((
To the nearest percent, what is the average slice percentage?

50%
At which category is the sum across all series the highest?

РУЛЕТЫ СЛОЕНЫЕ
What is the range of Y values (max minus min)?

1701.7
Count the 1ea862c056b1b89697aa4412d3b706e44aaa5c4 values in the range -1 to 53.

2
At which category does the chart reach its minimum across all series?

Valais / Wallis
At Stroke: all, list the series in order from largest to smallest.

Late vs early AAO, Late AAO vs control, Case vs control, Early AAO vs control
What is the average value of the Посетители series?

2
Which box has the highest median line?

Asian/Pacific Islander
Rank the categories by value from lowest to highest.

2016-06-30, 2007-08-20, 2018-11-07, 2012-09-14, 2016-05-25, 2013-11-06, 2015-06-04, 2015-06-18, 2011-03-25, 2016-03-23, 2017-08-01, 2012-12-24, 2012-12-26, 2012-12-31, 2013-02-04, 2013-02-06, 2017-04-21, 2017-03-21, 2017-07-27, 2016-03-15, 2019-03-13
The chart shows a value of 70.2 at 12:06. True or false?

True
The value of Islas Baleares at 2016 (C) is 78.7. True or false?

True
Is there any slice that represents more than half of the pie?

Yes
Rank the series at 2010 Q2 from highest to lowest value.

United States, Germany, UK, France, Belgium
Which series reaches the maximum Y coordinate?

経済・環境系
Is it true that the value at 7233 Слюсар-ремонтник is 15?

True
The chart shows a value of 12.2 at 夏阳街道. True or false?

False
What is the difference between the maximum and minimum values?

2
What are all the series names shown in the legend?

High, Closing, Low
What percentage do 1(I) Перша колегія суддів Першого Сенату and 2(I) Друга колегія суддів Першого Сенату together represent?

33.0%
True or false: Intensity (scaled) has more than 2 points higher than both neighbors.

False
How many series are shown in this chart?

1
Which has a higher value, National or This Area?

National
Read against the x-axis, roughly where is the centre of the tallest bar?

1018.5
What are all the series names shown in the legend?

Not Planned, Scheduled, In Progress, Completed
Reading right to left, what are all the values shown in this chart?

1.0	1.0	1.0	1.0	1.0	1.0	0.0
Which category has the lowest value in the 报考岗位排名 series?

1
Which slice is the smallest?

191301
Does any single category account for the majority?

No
))
▶ [WHAT NEEDS TO BE DONE]: Write out the listing again word for word, starting at its very first line and ending at the line containing "Count the 1ea862c056b1b89697aa4412d3b706e44aaa5c4", with that line included.

▶ [RESULT FOR THIS EXERCISE]:
To the nearest percent, what is the average slice percentage?

50%
At which category is the sum across all series the highest?

РУЛЕТЫ СЛОЕНЫЕ
What is the range of Y values (max minus min)?

1701.7
Count the 1ea862c056b1b89697aa4412d3b706e44aaa5c4 values in the range -1 to 53.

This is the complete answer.